#### Given data ####

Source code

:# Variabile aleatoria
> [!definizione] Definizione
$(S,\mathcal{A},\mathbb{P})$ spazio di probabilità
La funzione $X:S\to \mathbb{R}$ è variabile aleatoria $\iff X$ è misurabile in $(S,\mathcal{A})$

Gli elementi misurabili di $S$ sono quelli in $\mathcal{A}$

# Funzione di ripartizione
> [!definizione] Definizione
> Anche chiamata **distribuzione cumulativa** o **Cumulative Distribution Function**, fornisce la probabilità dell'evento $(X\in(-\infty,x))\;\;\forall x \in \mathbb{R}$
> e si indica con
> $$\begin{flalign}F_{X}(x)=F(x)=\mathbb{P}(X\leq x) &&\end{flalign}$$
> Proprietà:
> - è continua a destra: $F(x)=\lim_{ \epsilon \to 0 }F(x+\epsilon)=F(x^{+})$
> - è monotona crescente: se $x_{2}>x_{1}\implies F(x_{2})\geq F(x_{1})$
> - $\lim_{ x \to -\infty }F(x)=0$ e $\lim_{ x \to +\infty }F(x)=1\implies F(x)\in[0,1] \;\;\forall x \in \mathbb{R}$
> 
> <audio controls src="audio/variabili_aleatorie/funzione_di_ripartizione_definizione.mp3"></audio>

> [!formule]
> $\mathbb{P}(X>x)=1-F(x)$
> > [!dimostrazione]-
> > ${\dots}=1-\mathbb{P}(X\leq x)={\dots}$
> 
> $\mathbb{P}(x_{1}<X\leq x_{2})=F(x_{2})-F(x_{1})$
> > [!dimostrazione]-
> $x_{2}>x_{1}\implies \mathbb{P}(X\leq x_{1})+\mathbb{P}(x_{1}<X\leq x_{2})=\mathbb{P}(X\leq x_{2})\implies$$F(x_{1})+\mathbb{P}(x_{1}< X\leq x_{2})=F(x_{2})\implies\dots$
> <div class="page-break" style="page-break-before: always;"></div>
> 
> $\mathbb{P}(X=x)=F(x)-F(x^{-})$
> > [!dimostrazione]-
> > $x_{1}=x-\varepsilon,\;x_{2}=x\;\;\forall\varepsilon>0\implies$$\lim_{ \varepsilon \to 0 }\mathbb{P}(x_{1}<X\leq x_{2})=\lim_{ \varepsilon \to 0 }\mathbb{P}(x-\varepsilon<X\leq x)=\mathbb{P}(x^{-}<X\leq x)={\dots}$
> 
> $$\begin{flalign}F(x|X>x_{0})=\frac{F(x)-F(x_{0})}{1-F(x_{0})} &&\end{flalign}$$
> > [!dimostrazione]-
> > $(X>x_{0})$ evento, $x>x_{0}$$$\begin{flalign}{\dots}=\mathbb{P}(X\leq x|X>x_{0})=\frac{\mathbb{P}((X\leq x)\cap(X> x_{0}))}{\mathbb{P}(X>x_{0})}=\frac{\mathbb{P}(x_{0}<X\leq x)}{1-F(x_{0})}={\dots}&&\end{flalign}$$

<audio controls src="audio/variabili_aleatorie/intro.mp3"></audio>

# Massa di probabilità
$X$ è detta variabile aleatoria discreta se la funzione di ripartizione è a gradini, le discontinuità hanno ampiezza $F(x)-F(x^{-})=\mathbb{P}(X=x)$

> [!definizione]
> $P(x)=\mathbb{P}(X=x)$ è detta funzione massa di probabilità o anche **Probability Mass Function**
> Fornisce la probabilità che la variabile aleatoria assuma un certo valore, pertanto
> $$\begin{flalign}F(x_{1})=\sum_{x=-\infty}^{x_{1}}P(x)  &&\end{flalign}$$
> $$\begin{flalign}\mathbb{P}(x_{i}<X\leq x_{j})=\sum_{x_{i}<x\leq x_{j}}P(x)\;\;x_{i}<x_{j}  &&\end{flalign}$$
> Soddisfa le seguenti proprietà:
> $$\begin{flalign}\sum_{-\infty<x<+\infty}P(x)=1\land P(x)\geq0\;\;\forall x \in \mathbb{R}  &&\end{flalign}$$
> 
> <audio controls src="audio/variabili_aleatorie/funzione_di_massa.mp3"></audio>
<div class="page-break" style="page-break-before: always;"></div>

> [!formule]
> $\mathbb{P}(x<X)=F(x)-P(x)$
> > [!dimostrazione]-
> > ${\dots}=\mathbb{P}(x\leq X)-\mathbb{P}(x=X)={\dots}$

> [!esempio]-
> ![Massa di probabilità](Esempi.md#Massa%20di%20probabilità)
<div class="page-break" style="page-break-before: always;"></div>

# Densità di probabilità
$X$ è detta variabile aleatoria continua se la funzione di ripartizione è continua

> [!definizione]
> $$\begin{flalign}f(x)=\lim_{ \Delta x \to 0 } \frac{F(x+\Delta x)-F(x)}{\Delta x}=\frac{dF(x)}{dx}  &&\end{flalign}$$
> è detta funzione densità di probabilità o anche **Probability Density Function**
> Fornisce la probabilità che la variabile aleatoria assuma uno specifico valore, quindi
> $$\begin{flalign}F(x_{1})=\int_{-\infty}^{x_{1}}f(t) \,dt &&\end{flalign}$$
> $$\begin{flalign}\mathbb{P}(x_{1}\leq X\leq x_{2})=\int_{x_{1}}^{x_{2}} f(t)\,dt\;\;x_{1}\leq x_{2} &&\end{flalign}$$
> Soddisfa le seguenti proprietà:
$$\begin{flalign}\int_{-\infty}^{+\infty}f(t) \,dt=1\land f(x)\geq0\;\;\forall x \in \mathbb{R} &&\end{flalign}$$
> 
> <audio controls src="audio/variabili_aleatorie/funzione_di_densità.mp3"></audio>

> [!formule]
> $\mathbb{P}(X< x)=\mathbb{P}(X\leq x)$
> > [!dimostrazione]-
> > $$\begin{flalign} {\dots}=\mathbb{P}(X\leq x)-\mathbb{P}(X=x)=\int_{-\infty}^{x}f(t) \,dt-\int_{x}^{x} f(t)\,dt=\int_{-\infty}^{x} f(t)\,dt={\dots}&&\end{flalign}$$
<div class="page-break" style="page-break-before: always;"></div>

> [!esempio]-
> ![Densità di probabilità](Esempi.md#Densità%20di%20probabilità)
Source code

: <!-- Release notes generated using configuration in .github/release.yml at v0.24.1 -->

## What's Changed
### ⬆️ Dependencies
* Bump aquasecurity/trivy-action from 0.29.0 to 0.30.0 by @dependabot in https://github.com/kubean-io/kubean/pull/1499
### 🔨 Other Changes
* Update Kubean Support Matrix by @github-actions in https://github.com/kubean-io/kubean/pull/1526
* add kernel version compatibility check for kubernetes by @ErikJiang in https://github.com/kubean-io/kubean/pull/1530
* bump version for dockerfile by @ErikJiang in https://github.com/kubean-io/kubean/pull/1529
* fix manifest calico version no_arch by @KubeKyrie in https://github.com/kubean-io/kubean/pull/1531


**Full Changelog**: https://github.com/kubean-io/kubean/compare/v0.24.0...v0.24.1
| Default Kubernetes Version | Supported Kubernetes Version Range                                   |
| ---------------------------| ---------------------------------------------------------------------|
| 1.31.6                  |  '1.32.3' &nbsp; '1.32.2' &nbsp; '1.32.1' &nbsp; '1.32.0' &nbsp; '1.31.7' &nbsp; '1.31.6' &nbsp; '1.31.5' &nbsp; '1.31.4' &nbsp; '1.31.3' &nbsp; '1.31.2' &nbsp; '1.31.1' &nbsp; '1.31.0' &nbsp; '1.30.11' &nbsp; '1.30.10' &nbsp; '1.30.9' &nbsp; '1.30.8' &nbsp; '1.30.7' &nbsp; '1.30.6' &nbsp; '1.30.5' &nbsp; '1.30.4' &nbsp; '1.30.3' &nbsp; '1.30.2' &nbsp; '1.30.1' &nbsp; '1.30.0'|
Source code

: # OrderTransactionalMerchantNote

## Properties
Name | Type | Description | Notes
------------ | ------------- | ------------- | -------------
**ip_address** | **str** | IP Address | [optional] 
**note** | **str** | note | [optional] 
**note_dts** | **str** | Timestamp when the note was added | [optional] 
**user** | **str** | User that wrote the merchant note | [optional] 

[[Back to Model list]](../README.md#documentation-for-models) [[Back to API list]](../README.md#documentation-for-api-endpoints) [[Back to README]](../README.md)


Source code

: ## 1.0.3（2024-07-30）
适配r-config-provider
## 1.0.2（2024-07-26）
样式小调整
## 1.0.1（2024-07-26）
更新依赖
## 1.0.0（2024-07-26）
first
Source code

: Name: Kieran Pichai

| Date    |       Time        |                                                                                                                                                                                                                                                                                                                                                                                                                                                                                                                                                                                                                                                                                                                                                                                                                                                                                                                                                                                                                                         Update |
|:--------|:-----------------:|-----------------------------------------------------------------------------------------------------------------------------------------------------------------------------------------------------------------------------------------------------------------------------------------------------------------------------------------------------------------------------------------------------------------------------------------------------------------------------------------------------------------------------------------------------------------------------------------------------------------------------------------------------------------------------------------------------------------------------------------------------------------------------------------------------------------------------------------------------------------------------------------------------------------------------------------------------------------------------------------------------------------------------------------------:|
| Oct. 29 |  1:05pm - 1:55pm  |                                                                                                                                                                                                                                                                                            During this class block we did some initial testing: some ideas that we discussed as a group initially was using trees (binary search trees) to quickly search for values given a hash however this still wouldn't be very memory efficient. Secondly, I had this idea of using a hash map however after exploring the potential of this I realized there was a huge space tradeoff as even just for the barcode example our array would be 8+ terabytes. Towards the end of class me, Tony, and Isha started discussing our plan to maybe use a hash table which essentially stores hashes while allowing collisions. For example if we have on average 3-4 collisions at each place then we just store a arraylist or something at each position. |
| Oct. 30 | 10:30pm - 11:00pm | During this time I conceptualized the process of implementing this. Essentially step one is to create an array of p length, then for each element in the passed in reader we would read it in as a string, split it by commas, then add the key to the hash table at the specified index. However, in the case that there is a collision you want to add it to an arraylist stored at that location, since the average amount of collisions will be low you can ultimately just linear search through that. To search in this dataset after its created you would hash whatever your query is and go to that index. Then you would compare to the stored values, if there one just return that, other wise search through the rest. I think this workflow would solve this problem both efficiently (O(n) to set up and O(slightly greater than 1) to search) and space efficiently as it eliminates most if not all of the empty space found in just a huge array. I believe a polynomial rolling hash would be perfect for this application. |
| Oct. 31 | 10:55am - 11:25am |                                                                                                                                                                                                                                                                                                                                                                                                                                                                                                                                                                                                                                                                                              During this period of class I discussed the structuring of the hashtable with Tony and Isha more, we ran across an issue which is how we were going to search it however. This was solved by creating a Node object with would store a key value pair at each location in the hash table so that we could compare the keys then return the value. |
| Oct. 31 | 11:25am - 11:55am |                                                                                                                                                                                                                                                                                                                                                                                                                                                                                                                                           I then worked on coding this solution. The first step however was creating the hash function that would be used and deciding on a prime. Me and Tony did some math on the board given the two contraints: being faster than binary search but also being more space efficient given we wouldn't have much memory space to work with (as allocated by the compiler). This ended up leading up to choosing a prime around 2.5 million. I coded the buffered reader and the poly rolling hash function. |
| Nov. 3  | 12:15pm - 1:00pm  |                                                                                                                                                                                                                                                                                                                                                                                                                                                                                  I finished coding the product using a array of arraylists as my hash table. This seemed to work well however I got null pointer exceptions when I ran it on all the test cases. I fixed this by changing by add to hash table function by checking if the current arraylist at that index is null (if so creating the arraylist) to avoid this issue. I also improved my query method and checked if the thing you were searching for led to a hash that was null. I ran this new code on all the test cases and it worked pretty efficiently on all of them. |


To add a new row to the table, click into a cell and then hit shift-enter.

####

### What you should do
Reproduce only the lines from the one containing "# Massa di probabilità" through the one containing "variabile aleatoria discreta", inclusive, renaming "gradini" to "scalini" and changing nothing else.

### Output
# Massa di probabilità
$X$ è detta variabile aleatoria discreta se la funzione di ripartizione è a scalini, le discontinuità hanno ampiezza $F(x)-F(x^{-})=\mathbb{P}(X=x)$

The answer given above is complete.